19. CERTAIN DEFINITIONS.
(a) "BUSINESS DAY." As used herein, business day means any customary
business day in the United States on which the New York Stock Exchange is
open.
(b) MISCELLANEOUS. Any question of interpretation of any term or provision
of this Agreement having a counterpart in or otherwise derived from a term or
provision of the Investment Company Act shall be resolved by reference to
such term or provision of the Investment Company Act and to interpretations
thereof, if any, by the U.S. courts or, in the absence of any controlling
decisions of any such court, by rules, regulation or order of the Commission
validly issued pursuant to the Investment Company Act. Specifically, as used
herein, "investment company," "affiliated person," "interested person,"
"assignment," "broker," "dealer" and "affirmative vote of the majority of the
Fund's outstanding voting securities" shall all have such meaning as such
terms have in the Investment Company Act.

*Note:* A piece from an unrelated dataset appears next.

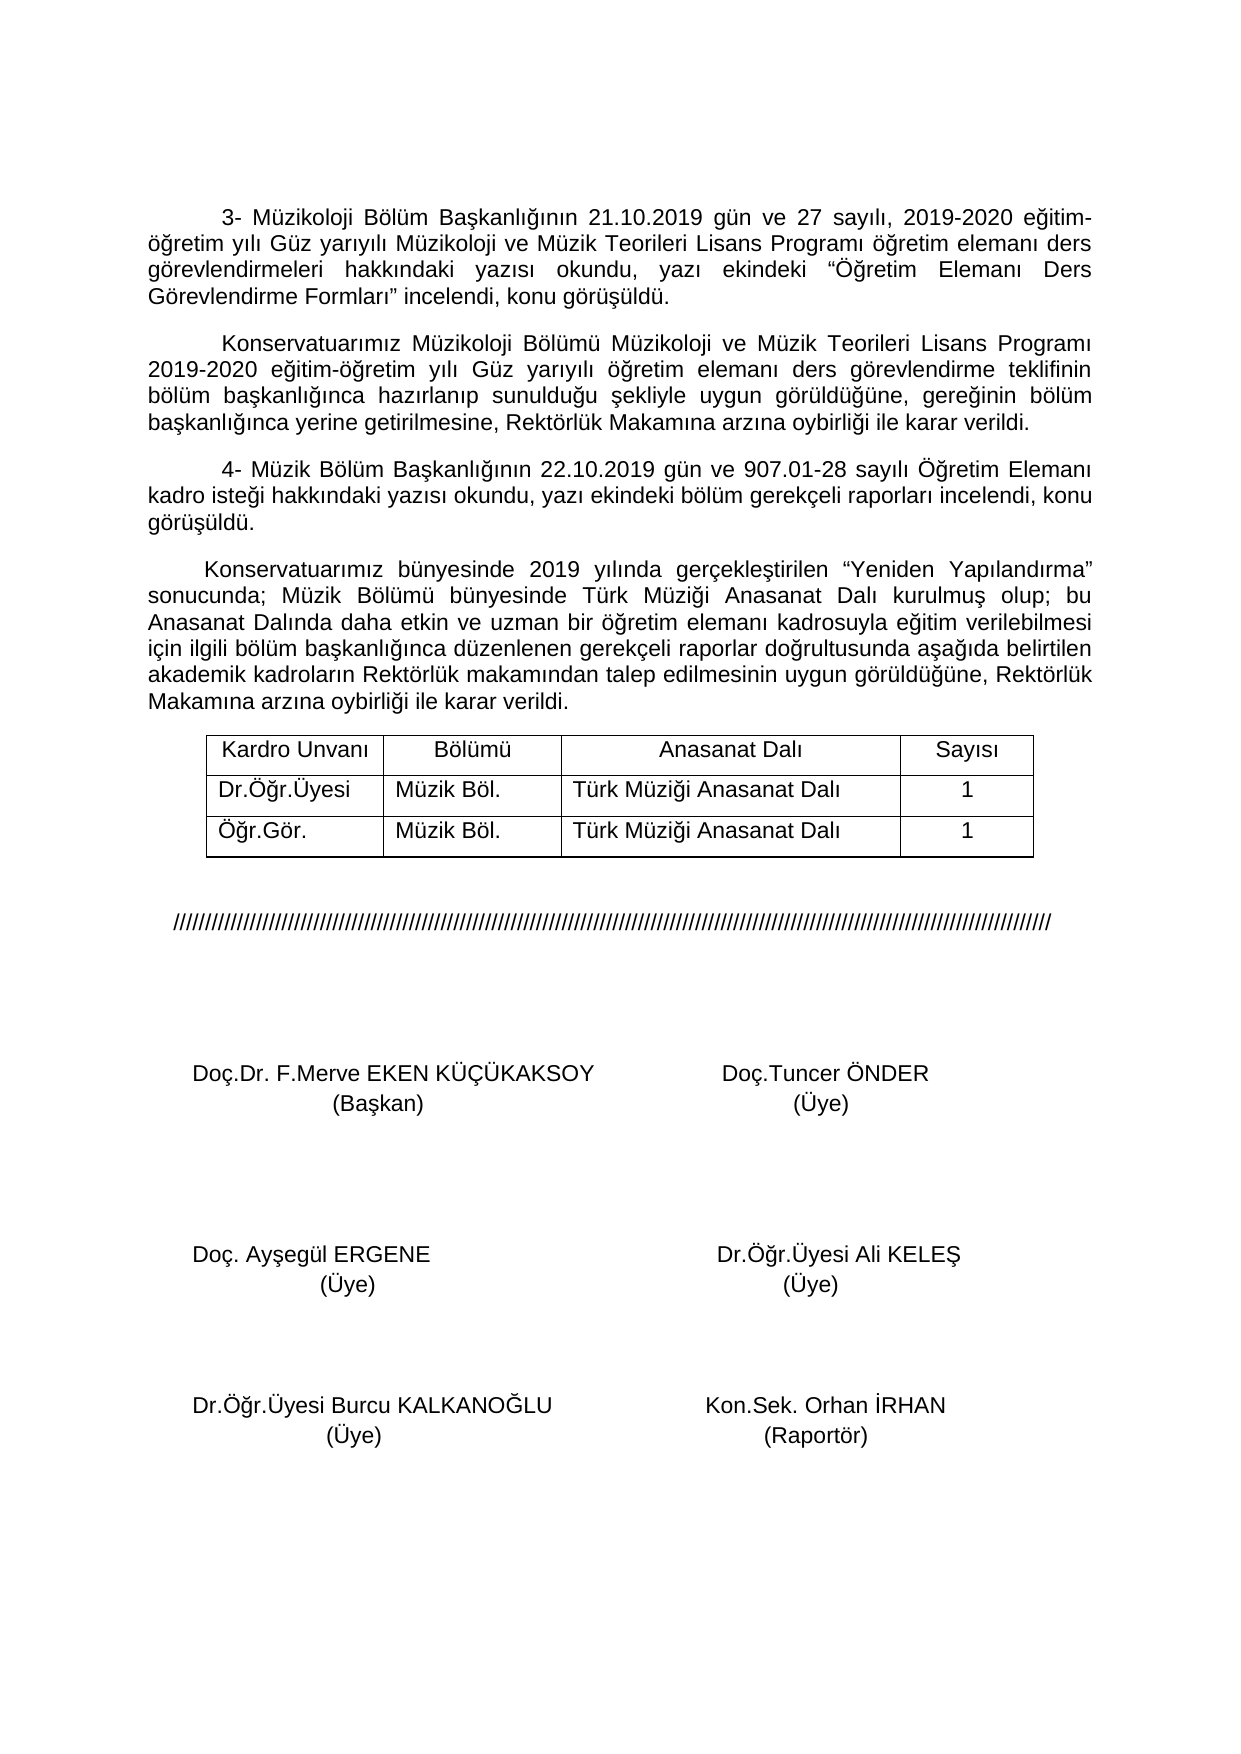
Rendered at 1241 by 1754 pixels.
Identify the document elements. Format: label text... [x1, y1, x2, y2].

The term "investment adviser" shall
have such meaning as such term has in the Investment Advisers Act and the
Investment Company Act, and in the event of a conflict between such Acts, the
most expansive definition shall control. In addition, where the effect of a
requirement of the Investment Company Act reflected in any provision of this
Agreement is relaxed by a rule, regulation or order of the Commission,
whether of special or general application, such provision shall be deemed to
incorporate the effect of such rule, regulation or order.
20. USE OF "MAIN STREET GROWTH AND INCOME". It is understood that the phrase
"Main Street Growth and Income" or any derivative thereof is valuable property
of the Subadviser and its affiliates. During the term of this Agreement, the
Adviser, on behalf of the Fund shall have the non-exclusive and non-transferable
right to use the phrase "Main Street Growth and Income," solely for the
following purpose: using the phrase "Main Street Growth and Income" as part of
the Fund's name. However, prior to distribution of any materials that use the
phrase "Main Street Growth and Income," the Adviser or the Fund shall obtain the
Subadviser's prior approval and shall furnish to the Subadviser a copy of any
such materials. The Subadviser agrees to review any such materials promptly and
not to unreasonably withhold its approval. Whenever the phrase "Main Street
Growth and Income" is used, Adviser agrees that it shall be accompanied by the
registered service xxxx symbol as follows: "Main Street Growth and Income(R)."
IN WITNESS WHEREOF, the parties hereto have executed this Agreement on the day
and year first written above.
SECURITY MANAGEMENT COMPANY, LLC
By: XXXXX X. XXXXXXX
----------------------------------------
Name: Xxxxx X. Xxxxxxx
Title: President
Attest: XXX X. XXX
----------------------------------------
Name: Xxx X. Xxx
Title: Secretary
OPPENHEIMERFUNDS, INC.
By: XXXXXX X. XXXXXXX
----------------------------------------
Name: Xxxxxx X. Xxxxxxx
Title: Executive Vice President/General Counsel
Attest: XXXXXX X. XXXXXXXXX
----------------------------------------
Name: Xxxxxx X. Xxxxxxxxx
Title: Vice President/Assistant Counsel
Exhibit A
SUBADVISORY FEE
For all services rendered by the Subadviser hereunder, Adviser shall pay to
Subadviser a fee (the "Subadvisory Fee"), computed on a daily basis and payable
monthly as follows:
An annual rate of .35% of the average daily net assets of the Fund of $50
million or less; plus
An annual rate of .30% of the average daily net assets of the Fund of more
than $50 million but less than $250 million; plus
An annual rate of .25% of the average daily net assets of the Fund of $250
million or more.
If this Agreement shall be effective for only a portion of a year, the
Subadviser's compensation for said year shall be prorated for such portion. For
purposes of calculating the compensation to be paid hereunder, the value of the
net assets of the Fund shall be computed in the same manner at the end of the
business day as the value of such net assets is computed in connection with the
determination of the net asset value of the Fund's shares as described in the
Prospectus for the Fund. Payment of the Subadviser's compensation for the
preceding month shall be made within 15 days after the end of each month.